Beginning with the line below that contains "Annotated regions visible" and ending with the line that contains "- enhancing-tissue mask", copy every line exactly. Copy nothing else.

··········

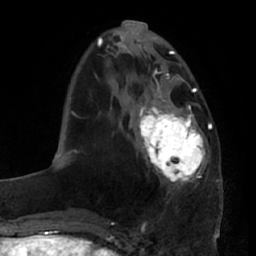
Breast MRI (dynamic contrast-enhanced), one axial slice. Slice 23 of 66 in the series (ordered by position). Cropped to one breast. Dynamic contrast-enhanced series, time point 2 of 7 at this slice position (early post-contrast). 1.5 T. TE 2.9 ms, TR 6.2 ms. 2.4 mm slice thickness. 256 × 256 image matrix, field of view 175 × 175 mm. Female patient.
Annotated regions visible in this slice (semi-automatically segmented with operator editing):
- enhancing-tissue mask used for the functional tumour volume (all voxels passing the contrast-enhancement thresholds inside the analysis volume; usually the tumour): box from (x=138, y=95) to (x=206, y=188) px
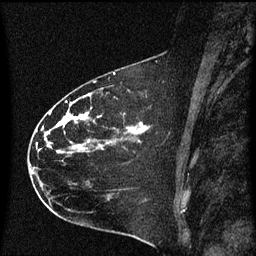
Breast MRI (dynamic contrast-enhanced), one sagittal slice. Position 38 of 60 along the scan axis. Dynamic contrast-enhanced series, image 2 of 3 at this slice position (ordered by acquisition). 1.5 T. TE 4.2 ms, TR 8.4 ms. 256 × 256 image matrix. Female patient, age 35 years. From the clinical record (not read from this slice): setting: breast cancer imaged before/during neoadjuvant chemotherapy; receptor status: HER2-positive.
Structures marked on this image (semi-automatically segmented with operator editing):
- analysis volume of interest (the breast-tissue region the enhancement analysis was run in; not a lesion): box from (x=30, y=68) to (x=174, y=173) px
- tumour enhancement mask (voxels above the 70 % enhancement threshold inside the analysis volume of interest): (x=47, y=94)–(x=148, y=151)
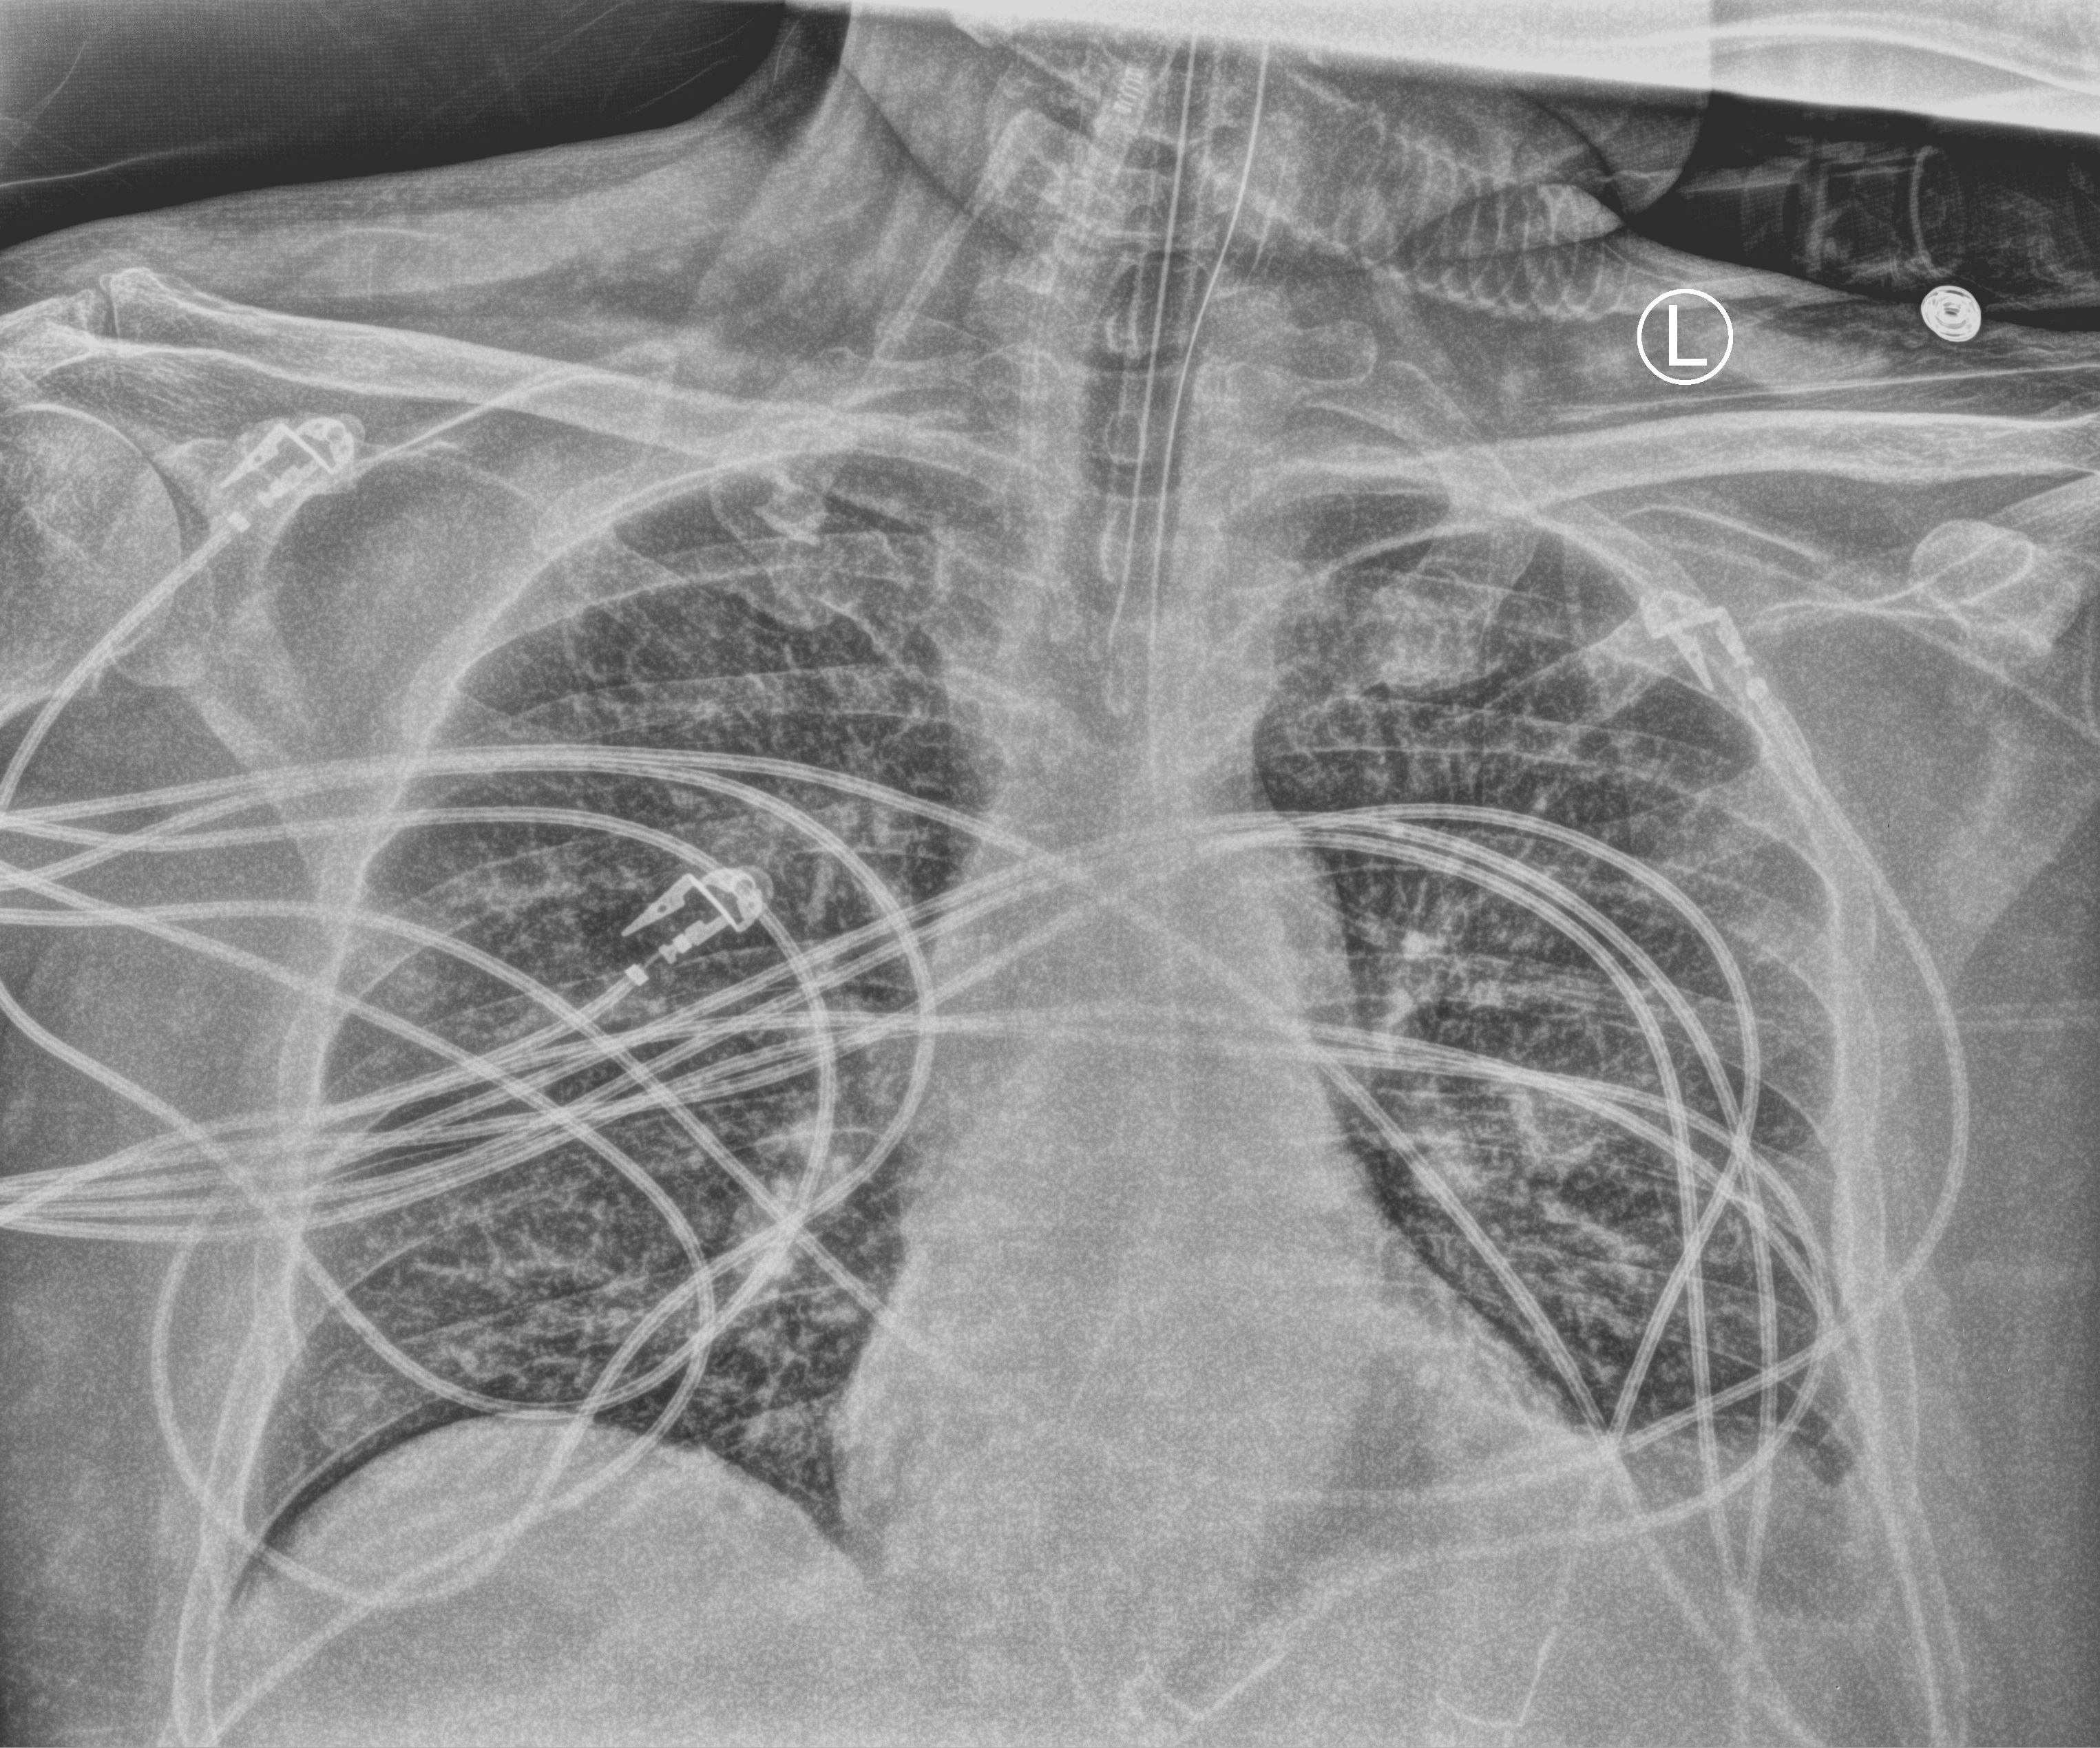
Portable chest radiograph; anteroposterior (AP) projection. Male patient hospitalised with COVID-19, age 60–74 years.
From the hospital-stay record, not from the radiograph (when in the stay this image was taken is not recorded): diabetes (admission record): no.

··········

_Finished exercise_
Annotated regions visible in this slice (semi-automatically segmented with operator editing):
- enhancing-tissue mask used for the functional tumour volume (all voxels passing the contrast-enhancement thresholds inside the analysis volume; usually the tumour): box from (x=138, y=95) to (x=206, y=188) px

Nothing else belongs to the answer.